The way to be a friend
部活内の事情は部員に聞くのが手っ取り早い。
虐めが起きるてるとか明らかな差別を受けてるとか、後は女子がうざいとか男子の誰々が妬ましいとか。
特に劣等感を感じているような部員は話しかけやすく、同類意識を芽生えさせれば会話しやすい。
会話しやすいのだがーー
「ボッチがどう話しかければいいって話だよな」
誠はボソリと呟いて誰かを待ってるフリをしながら校門で野球部の出待ちをしていた。
出待ちをしていたのであった、つまり過去形、既にある程度野球部の部員は家への帰路についている。
コミュ障を拗らせていることが恨めしい、もっとクラスでキャリキャリした感じの男子のように話しかけられればいいのだが野球部は複数人で家に向かっているのだ。
要するに
第三者が介入する余地もなければ一人で帰るような人間はそもそも野球部にいない。
野球は集団戦であり上手い下手の優劣が部活内で嫌な雰囲気を作り出すことがある。
重要なタイミングでのミスだとか、有り得ない行動など、たったひとつのミスが部活内で不穏な空気を作り出す。

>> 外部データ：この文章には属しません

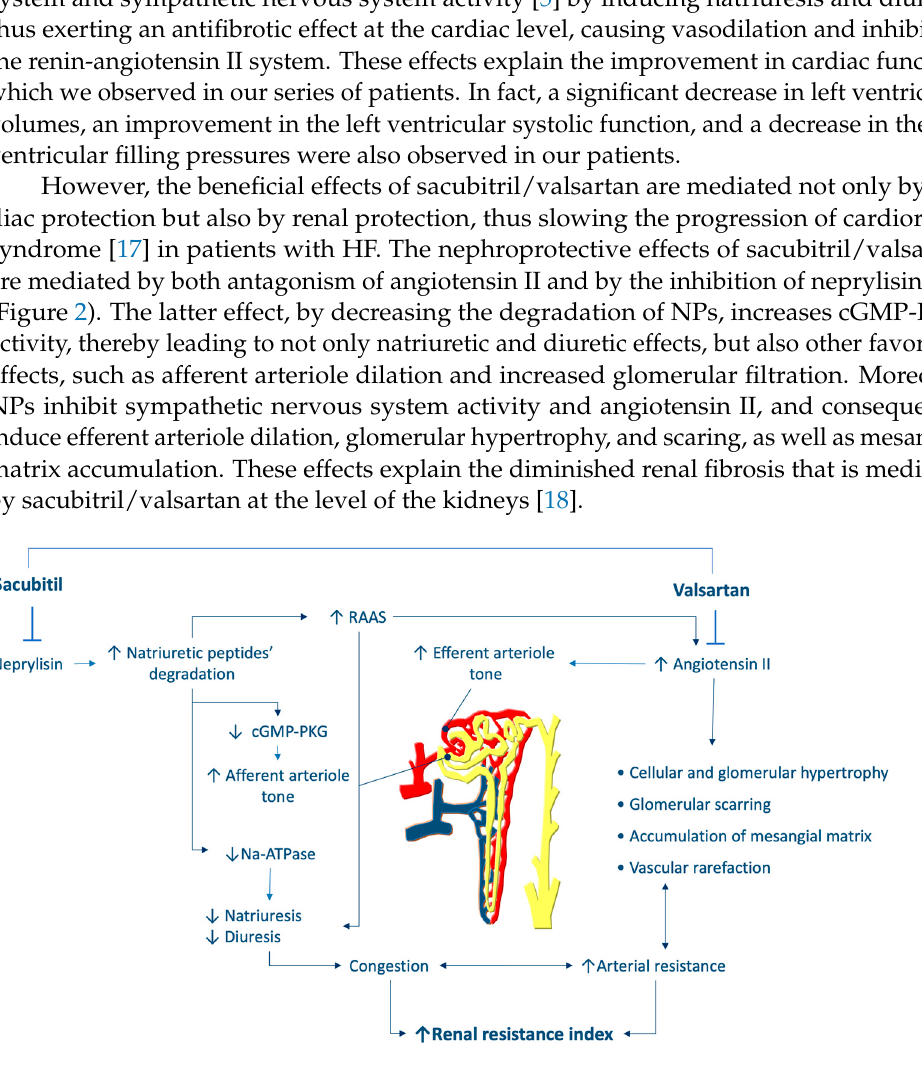
Figure 2. Hypothesis regarding the effects of sacubitril/valsartan on renal resistance. RAAS: renin- angiotensin system.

なので周りに溶け込めない、いわゆる日陰者のような生徒は野球部に残ってなどいない、そういうことだ。
「帰るか......」
日陰者とか言っておきながら間違いなく自分がその日陰者の同類であると言う現実が中々に応えて、誠は家に帰ることを決めた。
仲がいいわけでもない第三者に話しかけると言うのは難易度の高い物として自分の脳内に刻まれていて彼はとても話しかけられなかった。
今日は諦めて一先ず自転車を取りに校舎近くの駐輪場に向かうと誰かの叫び声に似たものが耳に入った。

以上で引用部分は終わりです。